NYU Winthrop Hospital doctors' quest to find Alzheimer's cure gets boost with plans to re-engineer human cells
The project spearheaded by Dr. Allison Reiss and intends to recreate brain behavior by reengineering human cells that will be collected through voluntary blood tests. The cells will behave like neurons aiding the research.
The NYU Winthrop Hospital may become the reason why more than 5 million people with Alzheimer's finally find a cure - through a new innovative approach. The hospital has been granted $100,000 by The Alzheimer’s Foundation of America (AFA) for a research project aimed at uncovering the underlying causes of Alzheimer’s disease and developing new treatments.
"Trying to find effective treatments to treat Alzheimer’s has been like a drought in the desert,” Allison Reiss, M.D., Head of the Inflammation Section at NYU Winthrop Hospital’s Research Institute, told MEA World Wide. “We now have a promising new approach that may aid our research efforts toward advancements in treatments to slow and stop this debilitating disease.”
Research shows that approximately 44 million people suffer from the disease around the world and it is the sixth-leading cause of death in the U.S. killing more people than breast cancer and prostate cancer combined. Out of the 5.5 million that suffer from this brain disease, 400,000 are in the New York State and 50,000 in Long Islander. According to the Centers for Disease Control and Prevention, the number of Americans with Alzheimer's will triple by the year 2060.
“Every one of those families are hoping that a treatment for Alzheimer's will be found. The grant AFA is awarding to NYU Winthrop Hospital is an investment in hope.

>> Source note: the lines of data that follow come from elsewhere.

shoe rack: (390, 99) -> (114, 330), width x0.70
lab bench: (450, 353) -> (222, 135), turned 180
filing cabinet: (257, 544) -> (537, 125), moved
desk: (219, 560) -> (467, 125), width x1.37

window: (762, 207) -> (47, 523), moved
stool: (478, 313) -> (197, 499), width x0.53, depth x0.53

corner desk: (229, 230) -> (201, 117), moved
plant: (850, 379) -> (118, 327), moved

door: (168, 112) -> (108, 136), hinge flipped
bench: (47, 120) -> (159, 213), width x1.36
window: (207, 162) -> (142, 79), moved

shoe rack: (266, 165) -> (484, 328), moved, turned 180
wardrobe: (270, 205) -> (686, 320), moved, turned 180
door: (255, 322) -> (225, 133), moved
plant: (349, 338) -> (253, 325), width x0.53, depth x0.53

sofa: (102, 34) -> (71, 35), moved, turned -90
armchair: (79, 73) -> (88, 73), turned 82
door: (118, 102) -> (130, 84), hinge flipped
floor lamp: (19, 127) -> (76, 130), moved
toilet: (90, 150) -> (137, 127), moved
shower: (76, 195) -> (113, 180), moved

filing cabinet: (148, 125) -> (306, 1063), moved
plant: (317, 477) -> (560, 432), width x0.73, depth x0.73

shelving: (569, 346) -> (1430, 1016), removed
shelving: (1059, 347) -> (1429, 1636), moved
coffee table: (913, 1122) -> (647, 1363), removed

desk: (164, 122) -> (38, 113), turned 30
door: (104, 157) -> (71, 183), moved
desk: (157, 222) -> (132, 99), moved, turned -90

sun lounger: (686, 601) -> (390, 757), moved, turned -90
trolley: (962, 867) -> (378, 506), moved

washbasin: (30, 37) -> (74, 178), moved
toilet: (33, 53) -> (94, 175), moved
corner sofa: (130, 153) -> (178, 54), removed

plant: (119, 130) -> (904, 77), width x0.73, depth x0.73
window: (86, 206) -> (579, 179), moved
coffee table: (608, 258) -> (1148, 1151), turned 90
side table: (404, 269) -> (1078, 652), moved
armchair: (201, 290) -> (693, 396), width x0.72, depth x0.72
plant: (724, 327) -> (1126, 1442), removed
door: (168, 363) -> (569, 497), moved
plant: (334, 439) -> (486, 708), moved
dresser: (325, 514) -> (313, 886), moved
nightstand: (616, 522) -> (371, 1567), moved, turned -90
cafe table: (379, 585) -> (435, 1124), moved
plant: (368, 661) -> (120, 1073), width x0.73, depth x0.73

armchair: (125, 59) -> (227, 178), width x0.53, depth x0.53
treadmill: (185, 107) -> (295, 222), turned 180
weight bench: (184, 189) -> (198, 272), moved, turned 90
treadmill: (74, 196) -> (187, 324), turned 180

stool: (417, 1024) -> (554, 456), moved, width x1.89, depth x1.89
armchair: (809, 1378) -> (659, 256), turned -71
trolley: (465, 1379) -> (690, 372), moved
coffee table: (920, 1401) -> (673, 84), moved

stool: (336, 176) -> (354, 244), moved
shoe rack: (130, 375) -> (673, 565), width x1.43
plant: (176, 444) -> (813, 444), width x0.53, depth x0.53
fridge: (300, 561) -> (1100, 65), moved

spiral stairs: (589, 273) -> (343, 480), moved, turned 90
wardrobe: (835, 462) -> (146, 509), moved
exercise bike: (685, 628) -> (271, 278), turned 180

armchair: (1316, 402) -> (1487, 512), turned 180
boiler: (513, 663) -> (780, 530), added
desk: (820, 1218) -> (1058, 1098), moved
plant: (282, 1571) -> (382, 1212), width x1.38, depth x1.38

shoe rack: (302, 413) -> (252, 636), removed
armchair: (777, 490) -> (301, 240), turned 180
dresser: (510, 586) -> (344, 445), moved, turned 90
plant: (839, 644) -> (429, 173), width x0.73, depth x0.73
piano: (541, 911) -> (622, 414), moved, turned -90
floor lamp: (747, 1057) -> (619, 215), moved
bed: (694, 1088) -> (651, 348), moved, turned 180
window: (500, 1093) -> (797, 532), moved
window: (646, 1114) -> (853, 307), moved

We are excited about this research project's potential to increase understanding of the causes of Alzheimer’s and, hopefully, lead to a treatment for this terrible disease," said AFA President & CEO Charles J. Fuschillo, Jr.
The project that is spearheaded by Dr. Reiss and her team plans to recreate brain behavior by reengineering human cells that will be collected through voluntary blood tests. The cells will behave like neurons aiding the research. Since brain tissue is only available when a person is dead, the project has the potential to find answers that families have been waiting for. "By recreating neural activity that actually occurs in the brain, the discoveries and improvements we hope to make with Alzheimer’s treatment are more likely to be replicated in actual patients suffering from the disease," she said.
To reach this point of cutting edge research, the team has been working for the past five years, NYU Winthrop says. A portion of that research was also funded by an AFA grant.
Dr. Reiss said most of the clinical trials for the disease were conducted on mice or using spinal fluid, failing to recreate the neuron activity in the brain. The project includes Dr. Josh DeLeon, Director of Cardiovascular Research at NYU Winthrop Hospital and associate professor of Medicine at NYU Long Island School of Medicine; Dr. Irving Gomolin, Chief of Geriatric Medicine and Clinical Professor, Department of Medicine; Dr. Aaron Pinkhasov, Chair of Behavioral Health at NYU Winthrop and Clinical Professor, Department of Psychiatry; and Dr. Lora J. Kasselman, Assistant Professor at NYU Long Island School of Medicine.